The word ‘God’ burned their lips with the same singeing intensity, and I for one am amused by the dexterity of the mental acrobatics they displayed when trying to zigzag around it. The ‘G’ word was unutterable to them – even when they clearly had it in mind.
They talked about ‘defence mechanisms’, while refusing to mention the existence of a mechanic able to design such protective devices. They discussed the ‘laws of nature’, skipping the need for a legislator who could have laid such laws down. They talked about nature as something endowed with a mind, which wasn’t especially clever.
Thus, in no particular order, Herder insisted that the world is a natural organism designed to produce higher organisms within itself. Designed by whom exactly? Well, nature itself, if you insist. Quite.
But that endows nature with a rationality for surely it takes reason to design anything. I’m unable to discuss the matter with old Johann Gottfried, but had that discussion taken place, he would have doubtless explained that he was speaking metaphorically. If so, the metaphor didn’t quite work.
To Kant, nature had a rational plan, and human nature was the matter through which that plan was to be carried out. The plan was teleological: eventually, at some time in the future, a rational millennium would be achieved, but not quite yet.

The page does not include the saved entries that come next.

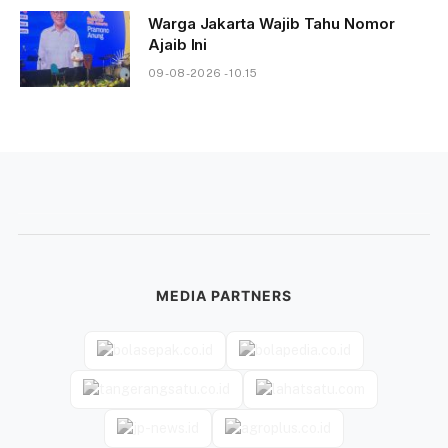
Warga Jakarta Wajib Tahu Nomor
Ajaib Ini
09-08-2026 - 10.15
MEDIA PARTNERS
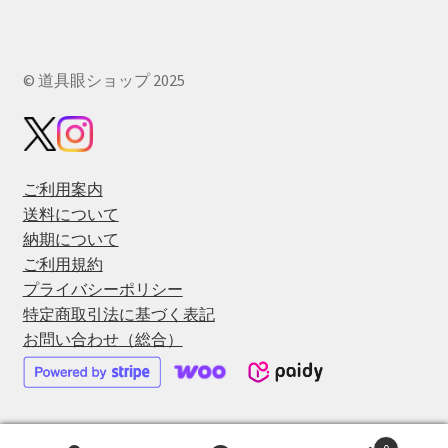
© 道具眼ショップ 2025
ご利用案内
送料について
納期について
ご利用規約
プライバシーポリシー
特定商取引法に基づく表記
お問い合わせ（総合）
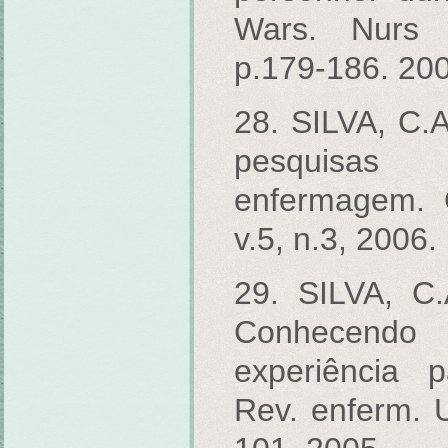
Wars. Nurs O
p.179-186. 20
28. SILVA, C.A.
pesquisas 
enfermagem. O
v.5, n.3, 2006.
29. SILVA, C
Conhecendo 
experiência 
Rev. enferm. U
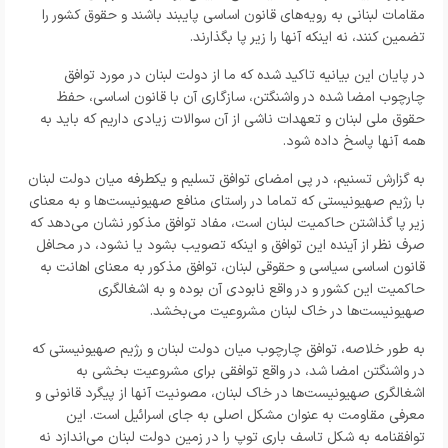
مقامات لبنانی به رویه‌های قانون اساسی پایبند باشند و حقوق کشور را
تضمین کنند، نه اینکه آنها را زیر پا بگذارند.
در پایان این بیانیه تاکید شده که ما از دولت لبنان در مورد توافق
چارچوب امضا شده در واشنگتن، سازگاری آن با قانون اساسی، حفظ
حقوق ملی لبنان و تعهدات ناشی از آن سوالات زیادی داریم که باید به
همه آنها پاسخ داده شود.
به گزارش تسنیم، در پی امضای توافق تسلیم و یکطرفه میان دولت لبنان
با رژیم صهیونیستی که تماما در راستای منافع صهیونیست‌ها و به معنای
زیر پا گذاشتن حاکمیت لبنان است، مفاد توافق مذکور نشان می‌دهد که
صرف نظر از آینده این توافق و اینکه تصویب بشود یا نشود، در محافل
قانون اساسی سیاسی و حقوقی لبنان، توافق مذکور به معنای اهانت به
حاکمیت این کشور و در واقع نابودی آن بوده و به اشغالگری
صهیونیست‌ها در خاک لبنان مشروعیت می‌بخشد.
به طور خلاصه، توافق چارچوب میان دولت لبنان و رژیم صهیونیستی که
در واشنگتن امضا شد، در واقع توافقی برای مشروعیت بخشی به
اشغالگری صهیونیست‌ها در خاک لبنان، مصونیت آنها از پیگرد قانونی و
معرفی مقاومت به عنوان مشکل اصلی به جای اسرائیل است. این
توافقنامه به شکل تاسف باری توپ را در زمین دولت لبنان می‌اندازد نه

Again, unable to utter the word ‘God’, one of history’s greatest thinkers resorts to a lame metaphor that simply doesn’t work. While implicitly agreeing with Herder that nature is predetermined to evolve from low to high, Kant reverts to primitive pantheism by assigning to nature an ability to draw long-term plans.
Kant’s able disciple Schelling treated history and nature as two great realms manifesting the Absolute from the beginning of time. Yes, but what exactly is that Absolute, Herr Professor? And how did time begin?
The Absolute, explained Hegel, is man’s thought expressed through actions. History is nothing but the dialectical development of this Absolute Spirit, or Absolute Thought, if you’d rather.
If I understand correctly, which with Hegel can never be taken for granted, the world is graced with the presence of some collective intellect, of which we all partake. Like any individual mind, this collective intellect develops with age, growing from primitive to intricate, which is to say from a cave dweller to Hegel.
But what is it? Where does it come from? Why didn’t he just admit that he was talking about God? Hegel couldn’t make that admission. Neither could Kant, Herder, Shelling or Fichte. Neither could their French counterparts, such as Montesquieu and Voltaire.
None of them could admit what all of them knew: only God makes man, history – and, for that matter, nature – intelligible. Even the greatest thinkers, which all of them were, couldn’t credibly dispense with that essential starting point. That’s why they had to concoct variously convoluted crypto-theological metaphors to get around the offensive ‘G’ word, hoping their readers wouldn’t be able to decipher their codes.
One thing for sure: my editor friend is in good company, and one of long standing. Not quite as long-standing as mine, but one that’s much more up-to-date. This seems to be the ironclad requirement of modernity: everything has to be up-to-date, progressive and forward-looking.
Never mind intellectual rigour and honesty. Such virtues have gradually faded away over the past couple of centuries.